In [9]:
import sys
import subprocess

def ensure_packages(packages):
    for pkg in packages:
        try:
            __import__(pkg)
        except ImportError:
            subprocess.check_call([sys.executable, "-m", "pip", "install", pkg])

ensure_packages(["pandas", "openpyxl"])

import pandas as pd
from pathlib import Path

print("依赖就绪：pandas", pd.__version__)

依赖就绪：pandas 2.2.2


In [None]:
REGION_PREFIX = "云南"
YEARS = ["2017", "2018", "2019", "2020", "2021"]  # ← 按需修改
OUTPUT_CSV_PATH = "temp.csv"
SHEET_NAME = None

In [None]:
RETAIN_COLUMNS = [
    "年份","学校","_985","_211","双一流","科类","批次","专业","最低分","最低分排名","全国统一招生代码","招生类型", "生源地"
]

YN_MAP_TRUE = {"是","Y","y","1","True","true"}
YN_MAP_FALSE = {"否","N","n","0","False","false"}

def to_binary(v):
    if pd.isna(v):
        return pd.NA
    s = str(v).strip()
    if s in YN_MAP_TRUE:
        return 1
    if s in YN_MAP_FALSE:
        return 0
    # 其它未知值保持为空，便于后续人工核查
    return pd.NA

def process_excel_to_df(input_path: str, sheet: str | None = None) -> pd.DataFrame:
    # 读取 Excel，强制以字符串读入，避免类型混乱
    if sheet is None:
        df = pd.read_excel(input_path, dtype=str)
    else:
        df = pd.read_excel(input_path, sheet_name=sheet, dtype=str)

    # 去除列名前后空格
    df.columns = [str(c).strip() for c in df.columns]

    # 校验必需列是否存在
    required_columns = [c for c in RETAIN_COLUMNS if c not in ["专业", "生源地"]]
    missing_required = [c for c in required_columns if c not in df.columns]
    if missing_required:
        raise ValueError(f"缺少列: {', '.join(missing_required)}")

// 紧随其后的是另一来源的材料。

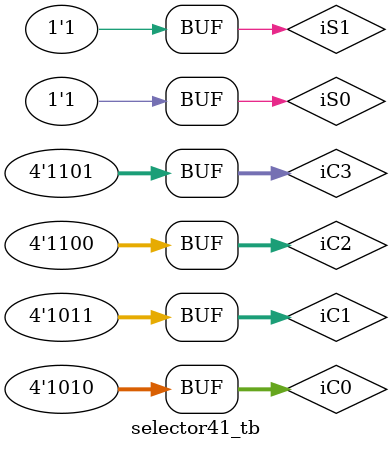
<source format=v>
`timescale 1ns / 1ps


module selector41_tb;
    reg [3:0] iC0;  
    reg [3:0] iC1;  
    reg [3:0] iC2;  
    reg [3:0] iC3;  
    reg iS1;  
    reg iS0;  
    wire [3:0] oZ;  
  
    initial 
    begin  
        iC0=0;iC1=0;iC2=0;iC3=0;
        iS0=0;iS1=0;
        #10
        iC0 = 4'hA; iC1 = 4'hB; iC2 = 4'hC; iC3 = 4'hD; iS1 = 0; iS0 = 0;  
        #10
        iC0 = 4'hE; iC1 = 4'hF; iC2 = 4'hA; iC3 = 4'hB; iS1 = 0; iS0 = 1;
        #10  
        iC0 = 4'hC; iC1 = 4'hD; iC2 = 4'hE; iC3 = 4'hF; iS1 = 1; iS0 = 0;
        #10  
        iC0 = 4'hA; iC1 = 4'hB; iC2 = 4'hC; iC3 = 4'hD; iS1 = 1; iS0 = 1; 
    end  
       
       selector41 
       uut (.iC0(iC0),.iC1(iC1),.iC2(iC2),.iC3(iC3),.iS1(iS1),.iS0(iS0),.oZ(oZ));
endmodule

</source>
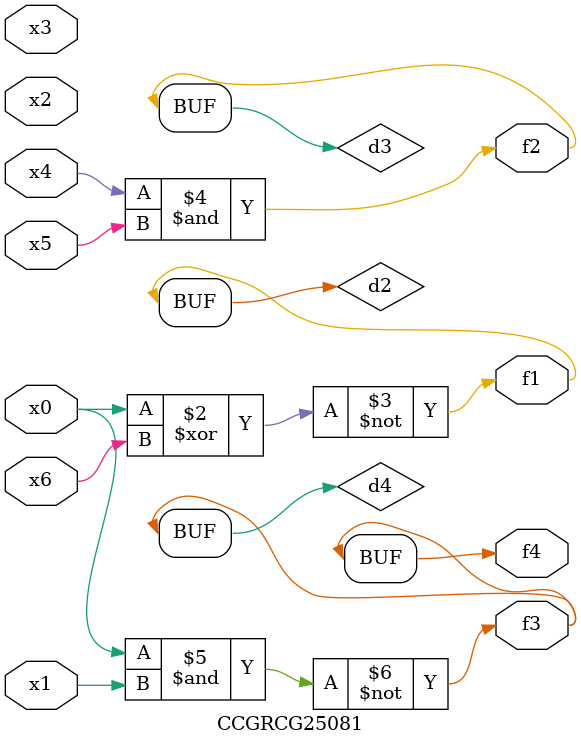
<source format=v>
module CCGRCG25081(
	input x0, x1, x2, x3, x4, x5, x6,
	output f1, f2, f3, f4
);

	wire d1, d2, d3, d4;

	nor (d1, x0);
	xnor (d2, x0, x6);
	and (d3, x4, x5);
	nand (d4, x0, x1);
	assign f1 = d2;
	assign f2 = d3;
	assign f3 = d4;
	assign f4 = d4;
endmodule

</source>
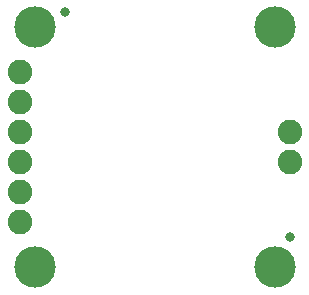
<source format=gbs>
G04 EAGLE Gerber RS-274X export*
G75*
%MOMM*%
%FSLAX34Y34*%
%LPD*%
%INSoldermask Bottom*%
%IPPOS*%
%AMOC8*
5,1,8,0,0,1.08239X$1,22.5*%
G01*
%ADD10C,2.082800*%
%ADD11C,0.838200*%
%ADD12C,3.505200*%


D10*
X12700Y63500D03*
X12700Y88900D03*
X12700Y114300D03*
X12700Y139700D03*
X12700Y165100D03*
X12700Y190500D03*
X241300Y139700D03*
X241300Y114300D03*
D11*
X241300Y50800D03*
X50800Y241300D03*
D12*
X228600Y25400D03*
X25400Y228600D03*
X228600Y228600D03*
X25400Y25400D03*
M02*

</source>
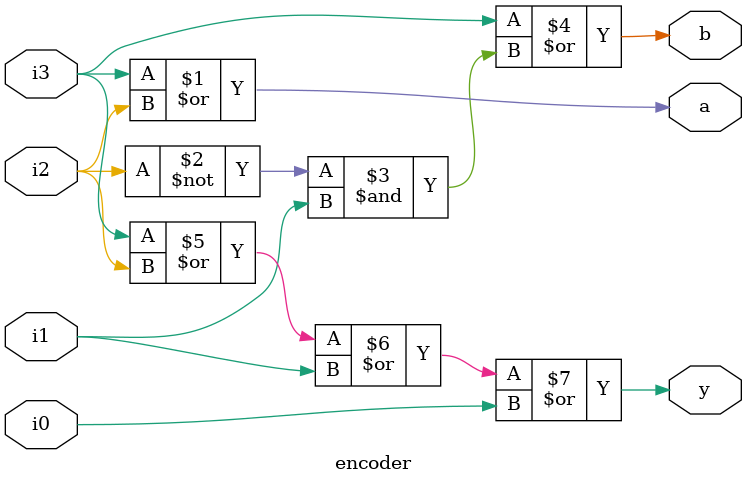
<source format=v>
module encoder(i0,i1,i2,i3,a,b,y);
input i0,i1,i2,i3;
output a,b,y;
assign a=i3|i2;
assign b=i3|(~i2&i1);
assign y=i3|i2|i1|i0;
endmodule

</source>
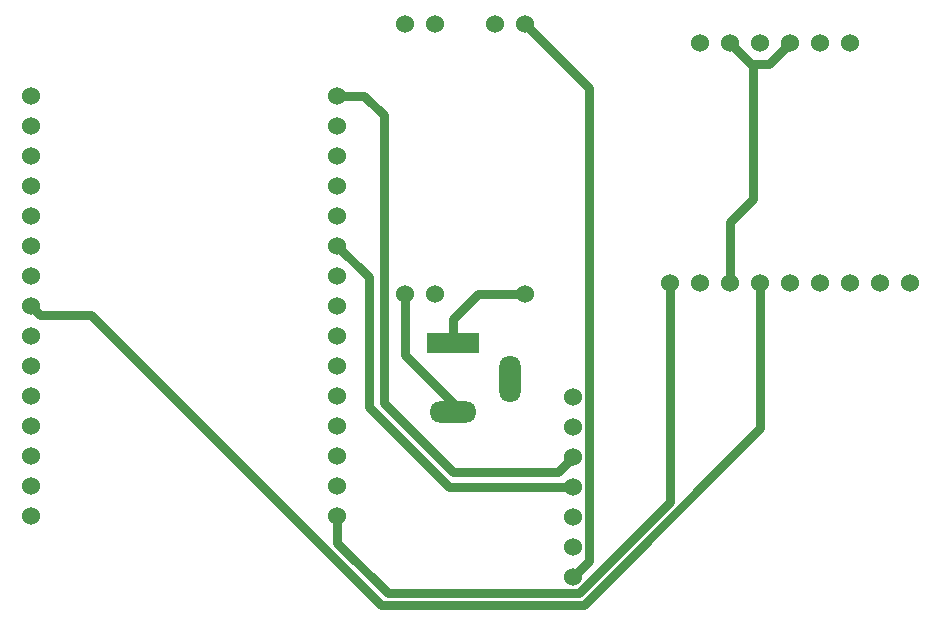
<source format=gbr>
G04 #@! TF.GenerationSoftware,KiCad,Pcbnew,5.1.5-52549c5~86~ubuntu19.04.1*
G04 #@! TF.CreationDate,2020-05-13T19:24:15+10:00*
G04 #@! TF.ProjectId,saab_bluetooth_aux_kit,73616162-5f62-46c7-9565-746f6f74685f,rev?*
G04 #@! TF.SameCoordinates,Original*
G04 #@! TF.FileFunction,Copper,L2,Bot*
G04 #@! TF.FilePolarity,Positive*
%FSLAX46Y46*%
G04 Gerber Fmt 4.6, Leading zero omitted, Abs format (unit mm)*
G04 Created by KiCad (PCBNEW 5.1.5-52549c5~86~ubuntu19.04.1) date 2020-05-13 19:24:15*
%MOMM*%
%LPD*%
G04 APERTURE LIST*
%ADD10R,4.400000X1.800000*%
%ADD11O,4.000000X1.800000*%
%ADD12O,1.800000X4.000000*%
%ADD13C,1.524000*%
%ADD14C,0.750000*%
G04 APERTURE END LIST*
D10*
X133350000Y-104140000D03*
D11*
X133350000Y-109940000D03*
D12*
X138150000Y-107140000D03*
D13*
X143510000Y-123952000D03*
X143510000Y-121412000D03*
X143510000Y-118872000D03*
X143510000Y-116332000D03*
X143510000Y-113792000D03*
X143510000Y-111252000D03*
X143510000Y-108712000D03*
X172085000Y-99060000D03*
X169545000Y-99060000D03*
X167005000Y-99060000D03*
X164465000Y-99060000D03*
X161925000Y-99060000D03*
X159385000Y-99060000D03*
X156845000Y-99060000D03*
X151765000Y-99060000D03*
X154305000Y-99060000D03*
X167005000Y-78740000D03*
X164465000Y-78740000D03*
X161925000Y-78740000D03*
X159385000Y-78740000D03*
X156845000Y-78740000D03*
X154305000Y-78740000D03*
X97663000Y-95885000D03*
X123571000Y-118745000D03*
X123571000Y-116205000D03*
X123571000Y-113665000D03*
X123571000Y-111125000D03*
X123571000Y-108585000D03*
X123571000Y-106045000D03*
X123571000Y-103505000D03*
X123571000Y-100965000D03*
X123571000Y-98425000D03*
X123571000Y-95885000D03*
X123571000Y-93345000D03*
X123571000Y-90805000D03*
X123571000Y-88265000D03*
X123571000Y-85725000D03*
X123571000Y-83185000D03*
X97663000Y-118745000D03*
X97663000Y-116205000D03*
X97663000Y-113665000D03*
X97663000Y-111125000D03*
X97663000Y-108585000D03*
X97663000Y-106045000D03*
X97663000Y-103505000D03*
X97663000Y-100965000D03*
X97663000Y-98425000D03*
X97663000Y-93345000D03*
X97663000Y-90805000D03*
X97663000Y-88265000D03*
X97663000Y-85725000D03*
X97663000Y-83185000D03*
X131826000Y-77089000D03*
X129286000Y-77089000D03*
X136906000Y-77089000D03*
X139446000Y-77089000D03*
X129286000Y-99949000D03*
X131826000Y-99949000D03*
X139446000Y-99949000D03*
D14*
X156845000Y-78740000D02*
X158623000Y-80518000D01*
X160147000Y-80518000D02*
X161925000Y-78740000D01*
X158623000Y-80518000D02*
X160147000Y-80518000D01*
X156845000Y-78740000D02*
X158750000Y-80645000D01*
X156845000Y-93856900D02*
X156845000Y-99060000D01*
X158750000Y-91951900D02*
X156845000Y-93856900D01*
X158750000Y-80645000D02*
X158750000Y-91951900D01*
X139446000Y-77089000D02*
X144873700Y-82516700D01*
X144873700Y-82516700D02*
X144873700Y-122588300D01*
X144873700Y-122588300D02*
X143510000Y-123952000D01*
X123571000Y-121031000D02*
X123571000Y-118745000D01*
X127861000Y-125321000D02*
X123571000Y-121031000D01*
X151765000Y-117598000D02*
X144042000Y-125321000D01*
X151765000Y-99060000D02*
X151765000Y-117598000D01*
X144042000Y-125321000D02*
X127861000Y-125321000D01*
X133022482Y-116332000D02*
X142432370Y-116332000D01*
X126238000Y-109547518D02*
X133022482Y-116332000D01*
X142432370Y-116332000D02*
X143510000Y-116332000D01*
X123571000Y-95885000D02*
X126238000Y-98552000D01*
X126238000Y-98552000D02*
X126238000Y-109547518D01*
X125857000Y-83185000D02*
X127508000Y-84836000D01*
X123571000Y-83185000D02*
X125857000Y-83185000D01*
X127508000Y-84836000D02*
X127508000Y-109220000D01*
X142240000Y-115062000D02*
X143510000Y-113792000D01*
X127508000Y-109220000D02*
X133350000Y-115062000D01*
X133350000Y-115062000D02*
X142240000Y-115062000D01*
X98424999Y-101726999D02*
X97663000Y-100965000D01*
X159385000Y-111347800D02*
X144457900Y-126274900D01*
X159385000Y-99060000D02*
X159385000Y-111347800D01*
X127290900Y-126274900D02*
X102742999Y-101726999D01*
X144457900Y-126274900D02*
X127290900Y-126274900D01*
X102742999Y-101726999D02*
X98424999Y-101726999D01*
X133350000Y-102108000D02*
X133350000Y-104140000D01*
X139446000Y-99949000D02*
X135509000Y-99949000D01*
X135509000Y-99949000D02*
X133350000Y-102108000D01*
X133350000Y-109220000D02*
X133350000Y-109940000D01*
X129286000Y-99949000D02*
X129286000Y-105156000D01*
X129286000Y-105156000D02*
X133350000Y-109220000D01*
M02*

</source>
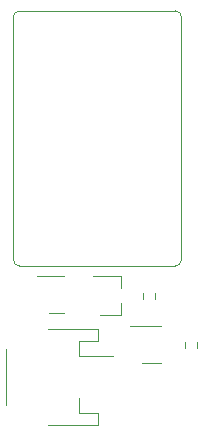
<source format=gbr>
%TF.GenerationSoftware,KiCad,Pcbnew,7.0.7*%
%TF.CreationDate,2023-09-02T22:33:14+10:00*%
%TF.ProjectId,artsey,61727473-6579-42e6-9b69-6361645f7063,rev?*%
%TF.SameCoordinates,Original*%
%TF.FileFunction,Legend,Top*%
%TF.FilePolarity,Positive*%
%FSLAX46Y46*%
G04 Gerber Fmt 4.6, Leading zero omitted, Abs format (unit mm)*
G04 Created by KiCad (PCBNEW 7.0.7) date 2023-09-02 22:33:14*
%MOMM*%
%LPD*%
G01*
G04 APERTURE LIST*
%ADD10C,0.120000*%
%ADD11C,0.100000*%
G04 APERTURE END LIST*
D10*
%TO.C,U3*%
X115288576Y-53563392D02*
X113488576Y-53563392D01*
X115288576Y-53563392D02*
X116088576Y-53563392D01*
X115288576Y-56683392D02*
X114488576Y-56683392D01*
X115288576Y-56683392D02*
X116088576Y-56683392D01*
%TO.C,BT1*%
X110741548Y-53792296D02*
X110741548Y-54812296D01*
X106491548Y-53792296D02*
X110741548Y-53792296D01*
X110741548Y-54812296D02*
X109141548Y-54812296D01*
X109141548Y-54812296D02*
X109141548Y-56092296D01*
X102921548Y-55512296D02*
X102921548Y-60192296D01*
X109141548Y-56092296D02*
X112031548Y-56092296D01*
X110741548Y-60892296D02*
X109141548Y-60892296D01*
X109141548Y-60892296D02*
X109141548Y-59612296D01*
X110741548Y-61912296D02*
X110741548Y-60892296D01*
X106491548Y-61912296D02*
X110741548Y-61912296D01*
%TO.C,R2*%
X114521544Y-51217294D02*
X114521544Y-50742778D01*
X115566544Y-51217294D02*
X115566544Y-50742778D01*
%TO.C,R1*%
X118093416Y-55384478D02*
X118093416Y-54909962D01*
X119138416Y-55384478D02*
X119138416Y-54909962D01*
%TO.C,U4*%
X107260456Y-49339176D02*
X105585456Y-49339176D01*
X107260456Y-49339176D02*
X107910456Y-49339176D01*
X107260456Y-52459176D02*
X106610456Y-52459176D01*
X107260456Y-52459176D02*
X107910456Y-52459176D01*
D11*
%TO.C,U1*%
X103586260Y-47948492D02*
X103586260Y-27358492D01*
X104086260Y-26858492D02*
X117310260Y-26858492D01*
X117310260Y-48448492D02*
X104086260Y-48448492D01*
X117810260Y-27358492D02*
X117810260Y-47948492D01*
X104086260Y-26858492D02*
G75*
G03*
X103586260Y-27358492I1J-500001D01*
G01*
X103586260Y-47948492D02*
G75*
G03*
X104086260Y-48448492I500001J1D01*
G01*
X117810260Y-27358492D02*
G75*
G03*
X117310260Y-26858492I-500000J0D01*
G01*
X117310260Y-48448492D02*
G75*
G03*
X117810260Y-47948492I0J500000D01*
G01*
D10*
%TO.C,Q1*%
X110329204Y-49306208D02*
X112729204Y-49306208D01*
X110929204Y-52606208D02*
X112729204Y-52606208D01*
X112729204Y-49306208D02*
X112729204Y-50356208D01*
X112729204Y-52606208D02*
X112729204Y-51556208D01*
%TD*%
M02*

</source>
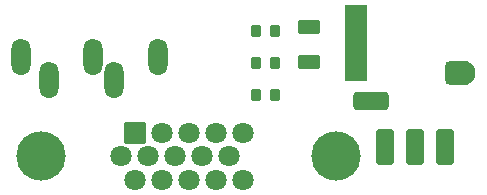
<source format=gbr>
G04 #@! TF.GenerationSoftware,KiCad,Pcbnew,(6.0.0-0)*
G04 #@! TF.CreationDate,2021-12-28T23:34:08-05:00*
G04 #@! TF.ProjectId,9DIN2VGA,3944494e-3256-4474-912e-6b696361645f,1*
G04 #@! TF.SameCoordinates,Original*
G04 #@! TF.FileFunction,Soldermask,Bot*
G04 #@! TF.FilePolarity,Negative*
%FSLAX46Y46*%
G04 Gerber Fmt 4.6, Leading zero omitted, Abs format (unit mm)*
G04 Created by KiCad (PCBNEW (6.0.0-0)) date 2021-12-28 23:34:08*
%MOMM*%
%LPD*%
G01*
G04 APERTURE LIST*
G04 Aperture macros list*
%AMRoundRect*
0 Rectangle with rounded corners*
0 $1 Rounding radius*
0 $2 $3 $4 $5 $6 $7 $8 $9 X,Y pos of 4 corners*
0 Add a 4 corners polygon primitive as box body*
4,1,4,$2,$3,$4,$5,$6,$7,$8,$9,$2,$3,0*
0 Add four circle primitives for the rounded corners*
1,1,$1+$1,$2,$3*
1,1,$1+$1,$4,$5*
1,1,$1+$1,$6,$7*
1,1,$1+$1,$8,$9*
0 Add four rect primitives between the rounded corners*
20,1,$1+$1,$2,$3,$4,$5,0*
20,1,$1+$1,$4,$5,$6,$7,0*
20,1,$1+$1,$6,$7,$8,$9,0*
20,1,$1+$1,$8,$9,$2,$3,0*%
G04 Aperture macros list end*
%ADD10C,0.100000*%
%ADD11RoundRect,0.425800X-0.375000X-1.125000X0.375000X-1.125000X0.375000X1.125000X-0.375000X1.125000X0*%
%ADD12RoundRect,0.425800X1.125000X-0.375000X1.125000X0.375000X-1.125000X0.375000X-1.125000X-0.375000X0*%
%ADD13C,2.101600*%
%ADD14RoundRect,0.550800X-0.500000X-0.500000X0.500000X-0.500000X0.500000X0.500000X-0.500000X0.500000X0*%
%ADD15O,1.609600X3.117600*%
%ADD16RoundRect,0.050800X-0.850000X-0.850000X0.850000X-0.850000X0.850000X0.850000X-0.850000X0.850000X0*%
%ADD17C,1.801600*%
%ADD18C,4.167600*%
%ADD19RoundRect,0.250800X0.200000X0.275000X-0.200000X0.275000X-0.200000X-0.275000X0.200000X-0.275000X0*%
%ADD20RoundRect,0.300799X0.650001X-0.325001X0.650001X0.325001X-0.650001X0.325001X-0.650001X-0.325001X0*%
G04 APERTURE END LIST*
D10*
X145920000Y-95050000D02*
X144120000Y-95050000D01*
X144120000Y-95050000D02*
X144120000Y-88720000D01*
X144120000Y-88720000D02*
X145920000Y-88720000D01*
X145920000Y-88720000D02*
X145920000Y-95050000D01*
G36*
X145920000Y-95050000D02*
G01*
X144120000Y-95050000D01*
X144120000Y-88720000D01*
X145920000Y-88720000D01*
X145920000Y-95050000D01*
G37*
X145920000Y-95050000D02*
X144120000Y-95050000D01*
X144120000Y-88720000D01*
X145920000Y-88720000D01*
X145920000Y-95050000D01*
D11*
X152581804Y-100713357D03*
X150031804Y-100713357D03*
X147499247Y-100713540D03*
D12*
X146312804Y-96813357D03*
D13*
X154141804Y-94443357D03*
D14*
X153641804Y-94443357D03*
D15*
X116710000Y-93060000D03*
X119110000Y-95060000D03*
X124610000Y-95060000D03*
X128310000Y-93060000D03*
X122810000Y-93060000D03*
D16*
X126315000Y-99530000D03*
D17*
X128605000Y-99530000D03*
X130895000Y-99530000D03*
X133185000Y-99530000D03*
X135475000Y-99530000D03*
X125170000Y-101510000D03*
X127460000Y-101510000D03*
X129750000Y-101510000D03*
X132040000Y-101510000D03*
X134330000Y-101510000D03*
X126315000Y-103490000D03*
X128605000Y-103490000D03*
X130895000Y-103490000D03*
X133185000Y-103490000D03*
X135475000Y-103490000D03*
D18*
X143390000Y-101510000D03*
X118400000Y-101510000D03*
D19*
X138220000Y-90860000D03*
X136570000Y-90860000D03*
X138230000Y-93590000D03*
X136580000Y-93590000D03*
X138220000Y-96330000D03*
X136570000Y-96330000D03*
D20*
X141110000Y-93510000D03*
X141110000Y-90560000D03*
M02*

</source>
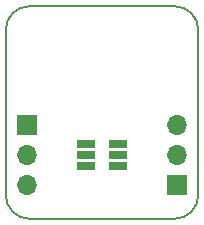
<source format=gbr>
G04 #@! TF.GenerationSoftware,KiCad,Pcbnew,5.1.6-c6e7f7d~86~ubuntu20.04.1*
G04 #@! TF.CreationDate,2020-05-17T01:14:59+03:00*
G04 #@! TF.ProjectId,BRK-SOT-23-6,42524b2d-534f-4542-9d32-332d362e6b69,v1.1*
G04 #@! TF.SameCoordinates,Original*
G04 #@! TF.FileFunction,Soldermask,Top*
G04 #@! TF.FilePolarity,Negative*
%FSLAX46Y46*%
G04 Gerber Fmt 4.6, Leading zero omitted, Abs format (unit mm)*
G04 Created by KiCad (PCBNEW 5.1.6-c6e7f7d~86~ubuntu20.04.1) date 2020-05-17 01:14:59*
%MOMM*%
%LPD*%
G01*
G04 APERTURE LIST*
G04 #@! TA.AperFunction,Profile*
%ADD10C,0.150000*%
G04 #@! TD*
%ADD11R,1.560000X0.650000*%
%ADD12O,1.700000X1.700000*%
%ADD13R,1.700000X1.700000*%
G04 APERTURE END LIST*
D10*
X53000000Y-68000000D02*
G75*
G02*
X51000000Y-66000000I0J2000000D01*
G01*
X67300000Y-66000000D02*
G75*
G02*
X65300000Y-68000000I-2000000J0D01*
G01*
X65300000Y-50000000D02*
G75*
G02*
X67300000Y-52000000I0J-2000000D01*
G01*
X51000000Y-52000000D02*
G75*
G02*
X53000000Y-50000000I2000000J0D01*
G01*
X65300000Y-68000000D02*
X53000000Y-68000000D01*
X67300000Y-52000000D02*
X67300000Y-66000000D01*
X53000000Y-50000000D02*
X65300000Y-50000000D01*
X51000000Y-66000000D02*
X51000000Y-52000000D01*
D11*
X60500000Y-62600000D03*
X60500000Y-61650000D03*
X60500000Y-63550000D03*
X57800000Y-63550000D03*
X57800000Y-62600000D03*
X57800000Y-61650000D03*
D12*
X65500000Y-60100000D03*
X65500000Y-62640000D03*
D13*
X65500000Y-65180000D03*
D12*
X52800000Y-65180000D03*
X52800000Y-62640000D03*
D13*
X52800000Y-60100000D03*
M02*

</source>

    if "专业" not in df.columns:
        df["专业"] = pd.NA

    # 若缺少“生源地”列或存在缺失/空字符串，则用 REGION_PREFIX 填充
    if "生源地" not in df.columns:
        df["生源地"] = REGION_PREFIX
    else:
        # 先填充缺失值，再清理空白并将空字符串/字符串'nan'填为 REGION_PREFIX
        filled = df["生源地"].fillna(REGION_PREFIX).astype(str).str.strip()
        df["生源地"] = filled.replace({"": REGION_PREFIX, "nan": REGION_PREFIX})

    # 保留指定列
    df = df[RETAIN_COLUMNS].copy()

    # 是/否 → 1/0
    for col in ["_985","_211","双一流"]:
        df[col] = df[col].map(to_binary)

    # 数值列转换
    for col in ["最低分","最低分排名"]:
        s = pd.to_numeric(df[col], errors="coerce")
        non_int = int((s.dropna() % 1 != 0).sum())
        if non_int > 0:
            print(f"警告：{col}发现非整数值 {non_int} 个，已四舍五入处理")
            s = s.round()
        df[col] = s.astype("Int64")

    return df


for YEAR_SUFFIX in YEARS:
    input_path = f"{REGION_PREFIX}_专业分数线_{YEAR_SUFFIX}.xlsx"
    final_csv_path = f"{YEAR_SUFFIX}.csv"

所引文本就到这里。